By studying up, Status Update misses out on a large segment of Web 2.0 producers and consumers and fails to describe the less narcissistic ways that some of its members have chosen to integrate themselves into late capitalism. If cyberspace was developed in Silicon Valley (and that proposition might itself be a myth), its power base is diffusing rapidly across the world. To document this digital culture, we’ll need to complement Marwick’s successes in studying up with other ethnographies that “study out” and “study down.” Until then we won’t know whether or not the colonizers have actually colonized the rest of us.
For scholars of the digital humanities these are important questions to be asking. Marwick claims that digitization and the over-reach of social media has affected our sense of what it means to be human in the era of late capitalism. She has certainly made a compelling case that in Silicon Valley the sense of what it means to be human is being reshaped by the technologies that Silicon Valley has itself created. But for scholars in the digital humanities comparative case studies are needed. We should be working hard to find out how applicable Marwick's thesis is in other parts of the world.

Works Cited

Barbrook and Cameron 1996 Barbrook, Richard, and Andy Cameron. The Californian Ideology. Science as Culture, 6 (1) (1996): 44-72.
Capretz 2003 Capretz, Luiz Fernando. Personality Types in Software Engineering. International Journal of Human-Computer Studies, 58 (2003): 207–214.
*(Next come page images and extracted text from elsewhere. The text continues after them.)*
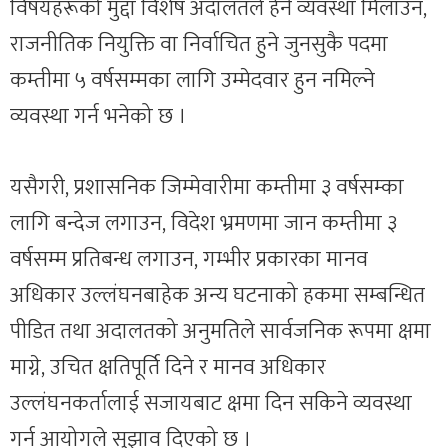
विषयहरूको मुद्दा विशेष अदालतले हेर्ने व्यवस्था मिलाउन,
राजनीतिक नियुक्ति वा निर्वाचित हुने जुनसुकै पदमा
कम्तीमा ५ वर्षसम्मका लागि उम्मेदवार हुन नमिल्ने
व्यवस्था गर्न भनेको छ ।
यसैगरी, प्रशासनिक जिम्मेवारीमा कम्तीमा ३ वर्षसम्का
लागि बन्देज लगाउन, विदेश भ्रमणमा जान कम्तीमा ३
वर्षसम्म प्रतिबन्ध लगाउन, गम्भीर प्रकारका मानव
अधिकार उल्लंघनबाहेक अन्य घटनाको हकमा सम्बन्धित
पीडित तथा अदालतको अनुमतिले सार्वजनिक रूपमा क्षमा
माग्ने, उचित क्षतिपूर्ति दिने र मानव अधिकार
उल्लंघनकर्तालाई सजायबाट क्षमा दिन सकिने व्यवस्था
गर्न आयोगले सुझाव दिएको छ ।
Fitzpatrick 2010 Fitzpatrick, Kathleen. Reporting from the Digital Humanities 2010 Conference. In The Chronicle of Higher Education: ProfHacker Section (July 13, 2010). http://chronicle.com/blogs/profhacker/reporting-from-the-digital-humanities-2010-conference/25473
Nader 1972 Nader, Laura. Up the Anthropologist: Perspectives Gained from Studying Up. In Dell Hymes (ed.), Reinventing Anthropology, Pantheon Books, New York (1972), pp. 284-311.
Rousseau 1992 Rousseau, Jean-Jacques. The Discourse on Inequality. Translated by Donald Cress. Cambridge: Hackett Publishing, 1992.
Turner 2006 Turner, Fred. From Counterculture to Cyberculture: Stewart Brand, the Whole Earth Network, and the Rise of Digital Utopianism. Chicago: University of Chicago Press, 2006.